I bought a 1/2" thick poplar board that was 5.5" wide and 4' long. I thought this would be good stock to practice on and if there is any left it can be used to make the treasure chest I mentioned in my last post. I also bought a back saw and a coping saw. Both saws were Kobalt brand from Lowes. I know these may not be the best but just starting out I thought they would work, plus there isn't a woodworking store anywhere within a hour of driving.

First I lay out the tails (which are where the name dovetail comes from since the tails look like a birds tail). I made the layout lines with a knife and then went of the lines with a pencil thinking it would make the knife line easier to see. I think that by making the pencil makes I may have lead myself astray because it was hard to see the knife line and was easier to follow my messy pencil line when sawing.

I don't have a real wood working workbench with a vices so here is how I work on the piece. The work piece is clamped to a crude fence that I made in a attempt to re-saw with my band saw and then the fence is clamped to my work surface. The work surface is a piece of particle board sitting on 2 saw horses.
After I cut the tails I traced the tail locations onto the other piece to make the pins. I didn't have a good way to hold the pieces together while doing this which i think was a major source of error, not to mention my inability to saw where I needed to. The joint did go together with a little persuasion, but doesn't fit together nicely. But I did succeed in making a set of hand cut dovetails.

Overall it was a fun experience and I think I learned a lot doing it. I learned I need to practice sawing straight and along a line. I also learned my chisels need more sharpening and I need a real solid workbench.

Tuesday, July 26, 2011

Summer Time Ramblings

Coming up with idea of something to build is the easy part, finding the time and the financing is the hard part. Therefore a lot of my ideas don't get much further than an idea in my head or a 3D model in sketch up.

Right now it's the middle of summer so that means there is grass to cut, weeds to hoe, and vegetables to pick. My shop doesn't have air conditioning so it's not idea for wood working, both for my comfort and the stability of the wood. One evening recently I went to work in the shop after the kids went to bed (shop therapy) and at 9:20 pm the temperature in the shop was still 86*.
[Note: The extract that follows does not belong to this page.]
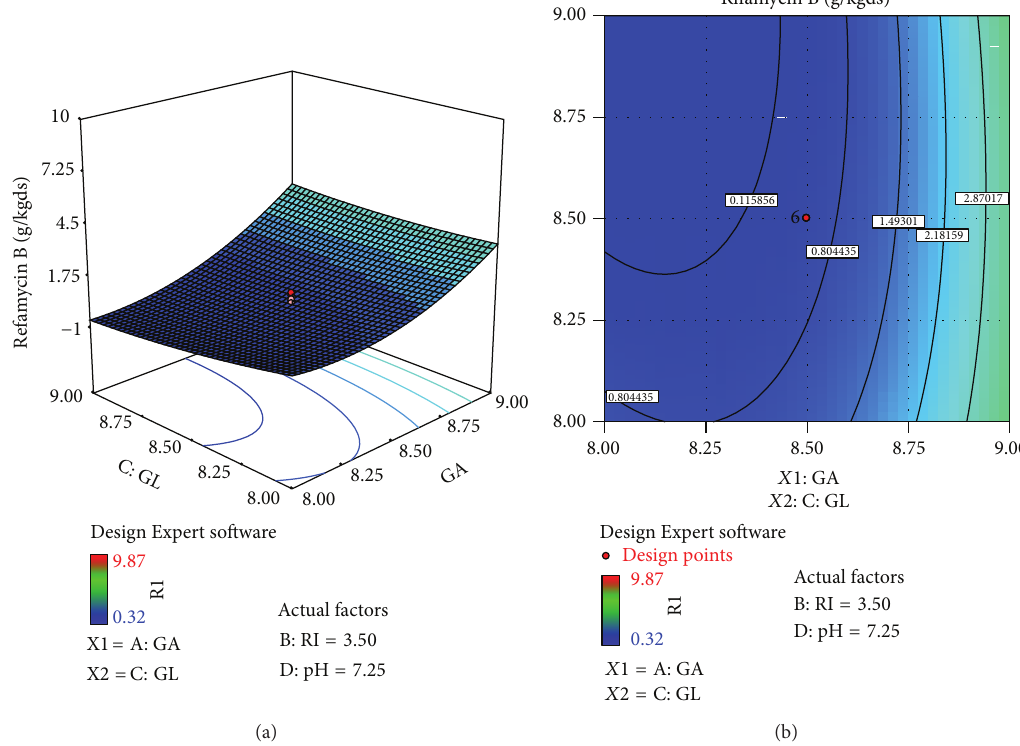
Figure 8: Surface and contour plot for rifamycin B production at varying concentrations of 𝑋4 , galactose (GA), and 𝑋1 , glucose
My 3, almost 4, year old daughter has been asking for a treasure chest to put the items she finds outside in (rocks and things like that). She watches a lot of Jake and the Neverland Pirates on the Disney Channel and I think that is where the treasure chest idea came from. So that will likely be something to build soon and I will probably build a pair of them so little brother will have one when he starts finding things he wants to rat hole. The treasure chest will probably be designed in a way that in the future it can be used as a jewelry box.